Johnny had no part to play in the test flight in the FF's origin. He basically talked his way into being part of the crew. I think this is because of his need for attention, and not wanting to be left out. He found himself suddenly in a new "family" in its nascent stages, with Ben as an older brother who was already famous thanks to his college football days as well as his military pilot career -- that's a lot to compete with! Honestly, I think he wanted to come on the test flight not because Sue was going (as he said), but because Ben was going, and he had to prove he was just as capable as Ben.
Johnny's focus outside of the FF was on cars and girls, which is typical for a boy of his age. Remember, Johnny was probably 16 or 17 when he got his powers. His emotions tend to always run hot (a lot has been said about how the FF's powers are a reflection of their personalities -- Johnny's a hot head, Ben is the "rock" of the group, Reed's mind is as flexible as his body became, Sue tended to remain in the background, invisible). When he falls for a girl, he tends to fall hard. Heck, he fell in love with Crystal when he barely knew her!
Johnny was always about Johnny, and working in a team was hardest for him than the rest of the group. Remember, he was the first one to quit (in FF#4)! He's certainly grown up a lot since then, but even now, when he's presented as being in his early to mid twenties, he's still got some growing up to do. He still likes to show off when he can, especially when using his powers. But there is some restraint now that he didn't have before.
The Team: While the FF is most often referred to as a superhero team, it's important to remember that they aren't the Avengers or the X-Men. They're more of an adventuring family. The FF's focus is not on fighting crime (although they've done that as needed), they're more about pushing the boundaries and seeing what's out there, as well as protecting humanity from what they find. As a result, the FF has ended up being First Contact with other civilizations more often than not, whether by accident or design (they were the first to encounter the Kree and the Skrulls). An adventure might start with the discovery of something in Reed's lab instruments, or it might come to them. In a lot of ways, they're similar to Doc Savage and his Amazing Five (there are parallels... Reed is Doc, Ben is Monk, Johnny is Ham to an extent, Sue almost fits into the Pat role), in that they will go anywhere they're needed.
They'll work with other heroes or teams when needed (better now than in the early days, such as when the Hulk came to New York, and the FF and Avengers basically tripped over each other trying to deal with the Hulk in their own ways), but usually operate by themselves.
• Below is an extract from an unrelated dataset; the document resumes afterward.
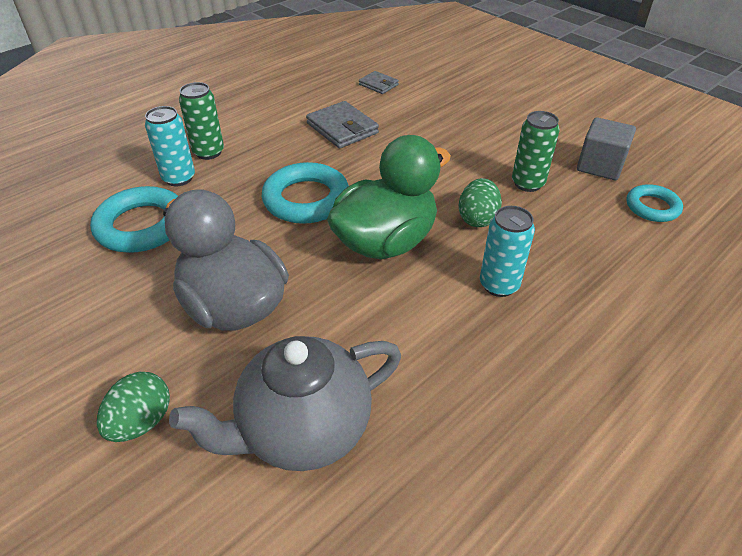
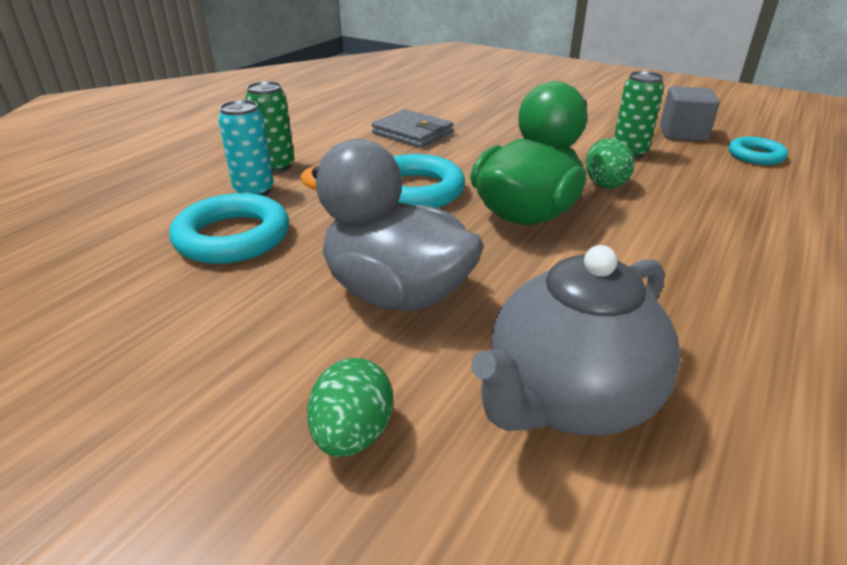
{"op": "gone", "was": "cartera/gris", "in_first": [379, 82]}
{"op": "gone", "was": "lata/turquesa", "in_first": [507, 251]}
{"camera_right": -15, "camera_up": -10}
If they do fight crime, it's because the criminals involved are beyond the police's capabilities and are weird enough that it doesn't seem like the Avengers are the team to deal with it.
The FF is probably my favorite comic book team of all time, as you might have guessed from the length of this particular essay. It's sad to me that because of all the issues involving the FF's film rights that Marvel Comics has basically said, "Screw this, we won't publish the book until we get the rights back!" (although I can't see that lasting forever). But in the meantime, thanks to back issues, Essentials and Masterworks, the best of the FF is still out there for me to read and re-read!